I have been using the inSSIDer app on my new Nexus 7 to see all the wifi channels around me. For some reason I left the tablet off for a period of time (I typically tablet/watch TV at the same time) and the Loses server connection issue never happened. I then turned the nexus 7 on and the issue came back! As soon as I turned the tablet off the issue went away again. Weirdly enough my tablet connects to the 2.4ghz spectrum so I have no idea why this is occurring....

But since the genie go app doesn't work with the new nexus7 anyway...i probably will just go back to using my ipad near the tv. Oh and my tablet is at least 8 feet away from the wvb and the c41w. Weird stuff...

I still don't understand it....but at least I think I have eliminated the issue.


----------



## tpm1999 (Sep 5, 2006)

One last update (I hope). I have turned the 5ghz band off (2.4ghz only mode)for my nexus 7 fhd (new) and the issue is gone and does not occur when using my nexus. This issue is sooo weird. It never happened with my iPhone/iPad (they have 5ghz too...but like the nexus don't use it).

Oh well. Glad its "fixed".


----------



## RAD (Aug 5, 2002)

BTW, try this link to get to the wireless setup page, http://192.168.X.X/Wireless_Basic.asp of course changing the IP address to what your WVB uses. Looks like a recent software upgrade on the WVB messed up the index page in it so you get the text dump.


----------



## tpm1999 (Sep 5, 2006)

Thanks Rad! I was able to change the channel to a set one now... So at least it will stop jumping around now. Looks like a fairly normal Cisco/linksys router setup page. 

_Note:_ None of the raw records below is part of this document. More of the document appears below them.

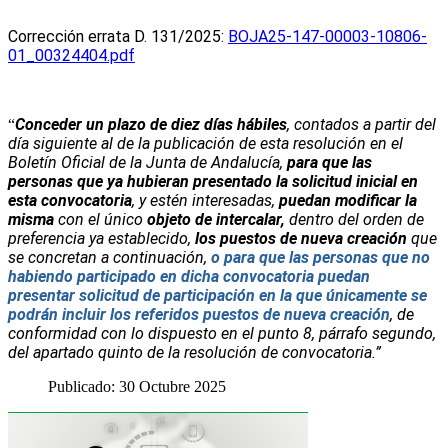
C
orrección errata
D. 131/2025
:
BOJA25-147-00003-10806-
01_00324404.pdf
Conceder un plazo de diez días hábiles
, contados a partir del
“
día siguiente al de la publicación de esta resolución en el
Boletín Oficial de la Junta de Andalucía,
para que las
personas que ya hubieran presentado la solicitud inicial en
esta convocatoria
, y estén interesadas,
puedan modificar la
misma
con el único
objeto de intercalar,
dentro del orden de
preferencia ya establecido,
los puestos de nueva creación
que
se concretan a
continuación,
o para que las personas que no
habiendo participado en dicha convocatoria puedan
presentar solicitud de participación en la que únicamente se
podrán incluir los referidos puestos de nueva creación
, de
conformidad con lo dispuesto en el punto 8, párrafo segundo,
del apartado quinto de la resolución de convocatoria.
”
Publicado: 30 Octubre 2025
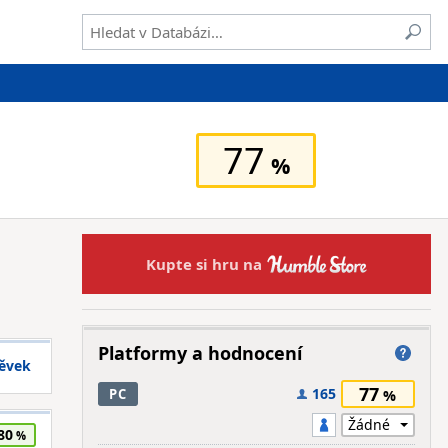
77
Kupte si hru na
Platformy a hodnocení
pěvek
77
165
PC
80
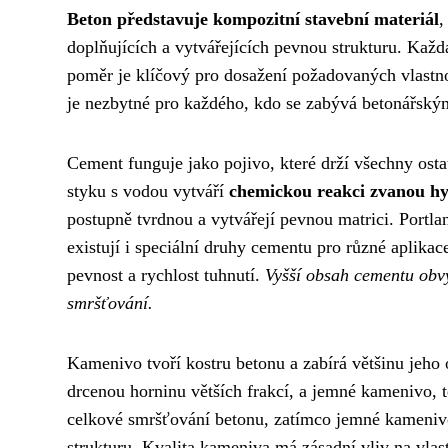
Beton představuje kompozitní stavební materiál
,
doplňujících a vytvářejících pevnou strukturu. Každá
poměr je klíčový pro dosažení požadovaných vlastn
je nezbytné pro každého, kdo se zabývá betonářským
Cement funguje jako pojivo, které drží všechny osta
styku s vodou vytváří
chemickou reakci zvanou h
postupně tvrdnou a vytvářejí pevnou matrici. Portl
existují i speciální druhy cementu pro různé aplik
pevnost a rychlost tuhnutí.
Vyšší obsah cementu obvy
smršťování.
Kamenivo tvoří kostru betonu a zabírá většinu jeho
drcenou horninu větších frakcí, a jemné kamenivo, 
celkové smršťování betonu, zatímco jemné kamenivo
strukturu. Kvalita kameniva má zásadní vliv na vlas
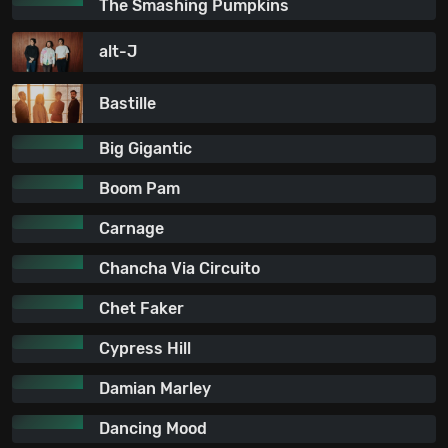
The Smashing Pumpkins
alt-J
Bastille
Big Gigantic
Boom Pam
Carnage
Chancha Via Circuito
Chet Faker
Cypress Hill
Damian Marley
Dancing Mood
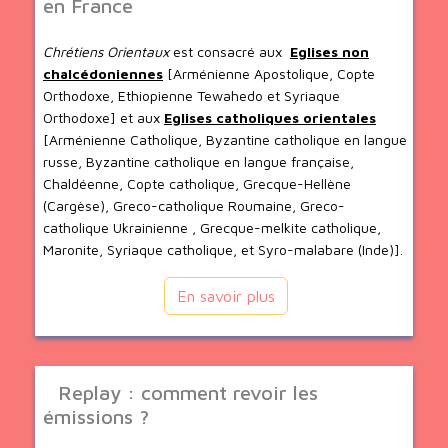
en France
Chrétiens Orientaux
est consacré aux
Eglises non
chalcédoniennes
[Arménienne Apostolique, Copte
Orthodoxe, Ethiopienne Tewahedo et Syriaque
Orthodoxe] et aux
Eglises catholiques orientales
[Arménienne Catholique, Byzantine catholique en langue
russe, Byzantine catholique en langue française,
Chaldéenne, Copte catholique, Grecque-Hellène
(Cargèse), Greco-catholique Roumaine, Greco-
catholique Ukrainienne , Grecque-melkite catholique,
Maronite, Syriaque catholique, et Syro-malabare (Inde)].
En savoir plus
Replay : comment revoir les
émissions ?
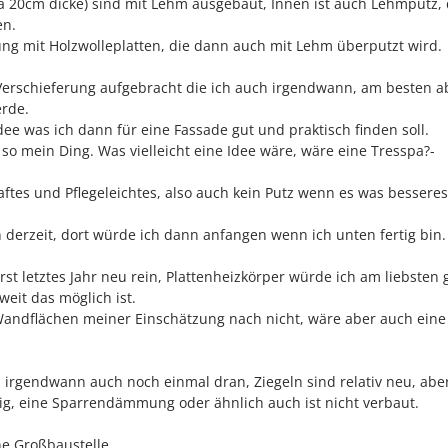
a 20cm dicke) sind mit Lehm ausgebaut, Innen ist auch Lehmputz,
en.
g mit Holzwolleplatten, die dann auch mit Lehm überputzt wird.
- Verschieferung aufgebracht die ich auch irgendwann, am besten a
rde.
Idee was ich dann für eine Fassade gut und praktisch finden soll.
 so mein Ding. Was vielleicht eine Idee wäre, wäre eine Tresspa?-
ftes und Pflegeleichtes, also auch kein Putz wenn es was besseres 
derzeit, dort würde ich dann anfangen wenn ich unten fertig bin.
st letztes Jahr neu rein, Plattenheizkörper würde ich am liebsten
eit das möglich ist.
andflächen meiner Einschätzung nach nicht, wäre aber auch eine 
rgendwann auch noch einmal dran, Ziegeln sind relativ neu, aber
g, eine Sparrendämmung oder ähnlich auch ist nicht verbaut.
e Großbaustelle.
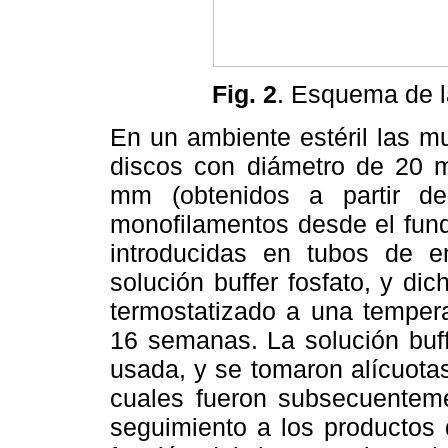
Fig. 2
. Esquema de l
En un ambiente estéril las m
discos con diámetro de 20 
mm (obtenidos a partir d
monofilamentos desde el fund
introducidas en tubos de 
solución buffer fosfato, y di
termostatizado a una temper
16 semanas. La solución buff
usada, y se tomaron alícuota
cuales fueron subsecuenteme
seguimiento a los productos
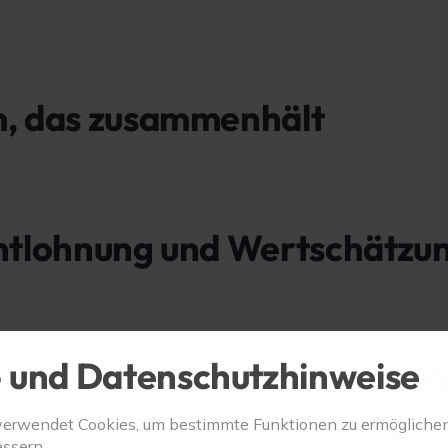
m, das zusammenhält
Entlohnung und Wertschätzun
 und Datenschutzhinweise
chinen und hochwertiges 
verwendet Cookies, um bestimmte Funktionen zu ermögliche
ssern.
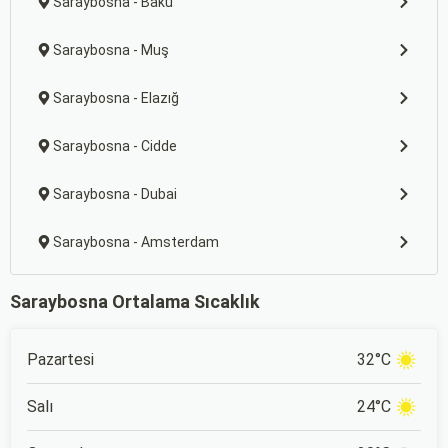
Saraybosna - Bakü
Saraybosna - Muş
Saraybosna - Elazığ
Saraybosna - Cidde
Saraybosna - Dubai
Saraybosna - Amsterdam
Saraybosna Ortalama Sıcaklık
Pazartesi
32°C
Salı
24°C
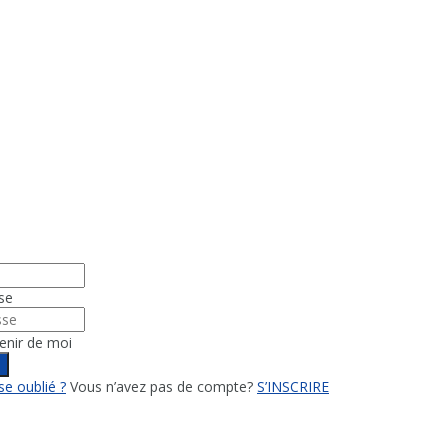
se
enir de moi
n
e oublié ?
Vous n’avez pas de compte?
S’INSCRIRE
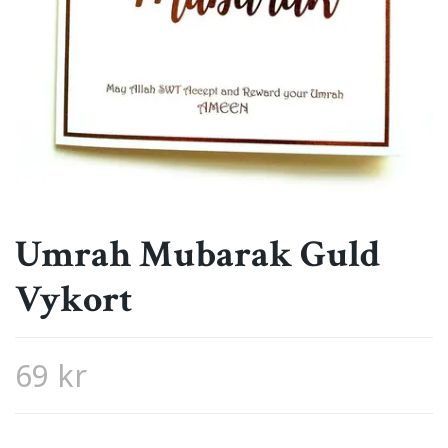
Umrah Mubarak Guld
Vykort
69 kr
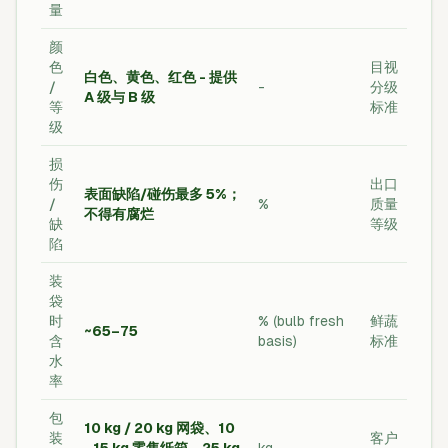
量
颜
色
目视
白色、黄色、红色 - 提供
/
-
分级
A 级与 B 级
等
标准
级
损
伤
出口
表面缺陷/碰伤最多 5%；
/
%
质量
不得有腐烂
缺
等级
陷
装
袋
时
% (bulb fresh
鲜蔬
~65–75
含
basis)
标准
水
率
包
10 kg / 20 kg 网袋、10
装
客户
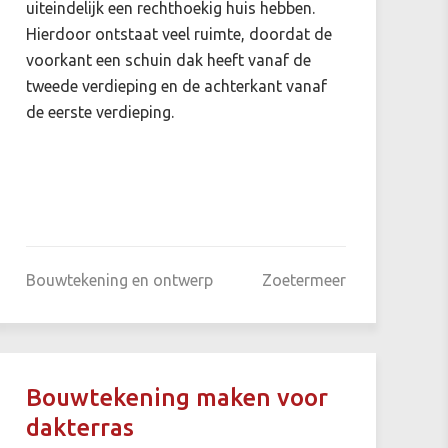
uiteindelijk een rechthoekig huis hebben.
Hierdoor ontstaat veel ruimte, doordat de
voorkant een schuin dak heeft vanaf de
tweede verdieping en de achterkant vanaf
de eerste verdieping.
Bouwtekening en ontwerp
Zoetermeer
Bouwtekening maken voor
dakterras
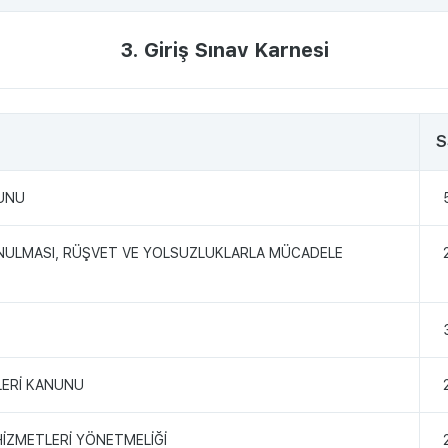
3. Giriş Sınav Karnesi
S
NUNU
LUNULMASI, RÜŞVET VE YOLSUZLUKLARLA MÜCADELE
LERİ KANUNU
HİZMETLERİ YÖNETMELİĞİ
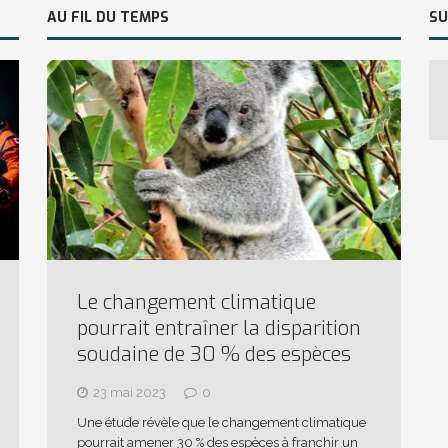
AU FIL DU TEMPS
SU
Le changement climatique
pourrait entraîner la disparition
soudaine de 30 % des espèces
23 mai 2023
0
Une étude révèle que le changement climatique
pourrait amener 30 % des espèces à franchir un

Oh... And the c41w is working great still watching my Badgers steamroll to victory.


----------



## fairwood1 (Dec 11, 2014)

From the Genie WVB installation guide.

Customer Internet Changes/Issues
If a change occurs to the customer’s internet connection, it can impact the
Genie system. Even though the Wireless Video Bridge and C41W clients
operate on a completely separate wireless network from a customer’s Wi-Fi,
the C41Ws are still sharing Internet access over the Wireless Video Bridge,
so changes to network settings affect them. If changes are made to the
customer’s Internet connection, the first step is to restore defaults under
Settings & Help - Settings - Network Setup on the Genie Server, then reset
the Genie Server. Once the Genie Server has fully restarted and is operating
normally, power-cycle the Wireless Video Bridge (wait for the WVB to show a
solid blue LED). On the Genie Server, perform a Repeat Network Setup. Once
a code 88 is seen, power-cycle all wired clients.
There is a one to two minute period after reset where the system is stabilizing.
Full functionality will not be immediately available after reset, and technicians
should give the system this time to recover before beginning troubleshooting.


----------



## adamson (Nov 9, 2007)

I'm sure most if not all of us with the wireless clients are aware of how it works. This is not new info.


----------